27.03.2014

„Man stachelt sich da gegenseitig auf“ – Informanten und V-Mann-Führer

Heute wurde zunächst die Vernehmung von Juliane Walther von gestern fortgesetzt. Die Zeugin setzte ihr dreistes Doppelspiel fort – einerseits Erinnerungslücken vortäuschen, andererseits sich selbst und ihre Kameraden als die eigentlichen Opfer der Presse bzw. der linken Öffentlichkeit darstellen.
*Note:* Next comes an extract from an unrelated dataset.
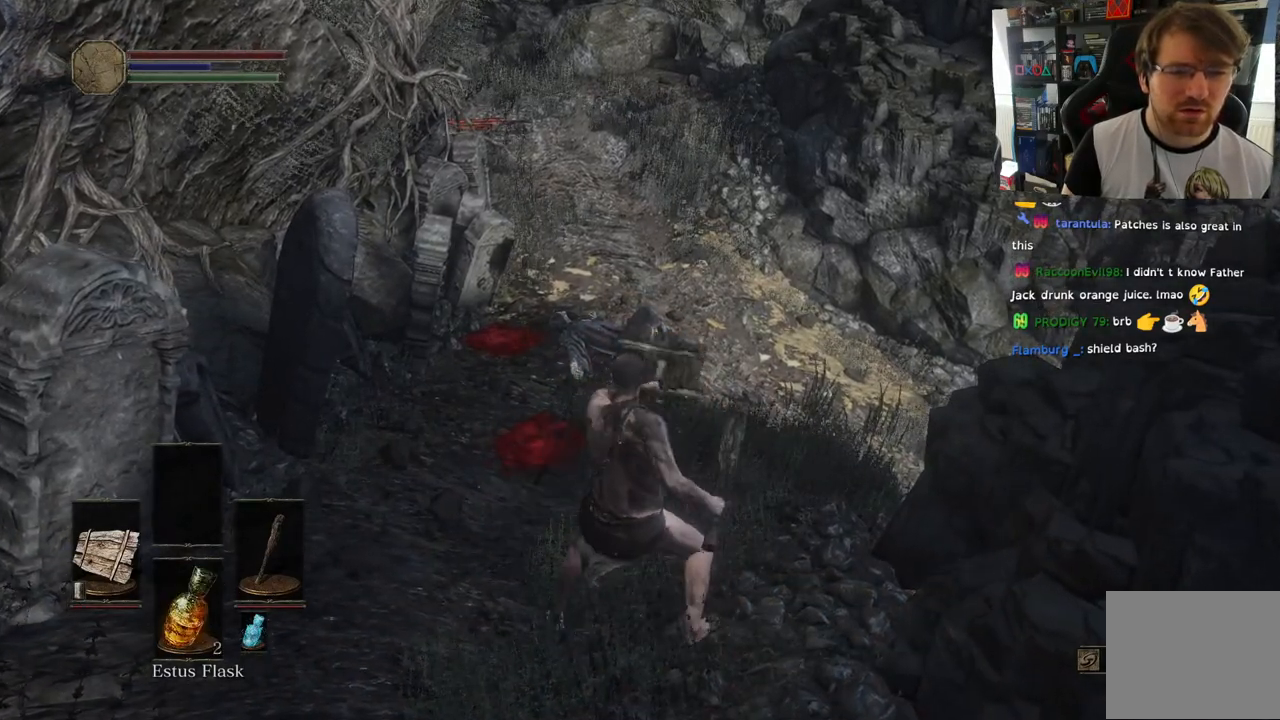
{"dt_ms": 500, "buttons": [], "left_stick": "center", "right_stick": "center", "events": [[367, "L1", "up"]]}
Höhepunkt der Befragung war ihre nochmalige Schilderung des gemeinsamen „Pogromly“-Spieleabends mit Wohlleben, Gerlach, Mundlos, Böhnhardt und Zschäpe, von dem ihr nichts Ungewöhnliches im Gedächtnis blieb: „Es ist halt ein Gesellschaftsspiel gewesen, man stachelt sich da gegenseitig auf, wie wenn ich ein normales Spiel spiele.“

Die Vernehmung des V-Mann-Führers von THS-Führer Tino Brandt, des inzwischen pensionierten Thüringer „Verfassungsschützers“ Wießner, blieb heute oberflächlich – Wießner soll nach der Vernehmung von Tino Brandt noch ausführlich vernommen werden und heute nur einen Überblick geben. Er schilderte, dass und wie Tino Brandt 1994 angeworben und einmal im Jahr 2000 und endgültig 2001 „abgeschaltet“ wurde. Brandt sei immer überaus kooperativ gewesen, für Geld hätte er alles geliefert. Für die Behörde sei er jahrelang die wichtigste Quelle für den Bereich Rechtsextremismus gewesen, ohne ihn hätte das Landesamt keine vernünftigen Auskünfte geben können. (Dass ein Landesamt für Verfassungsschutz seine wesentlichen politischen Einschätzungen auf der Basis der Informationen eines V-Mannes erstellt, wäre schon für sich ausreichend Grund, eine solche Behörde aufzulösen.)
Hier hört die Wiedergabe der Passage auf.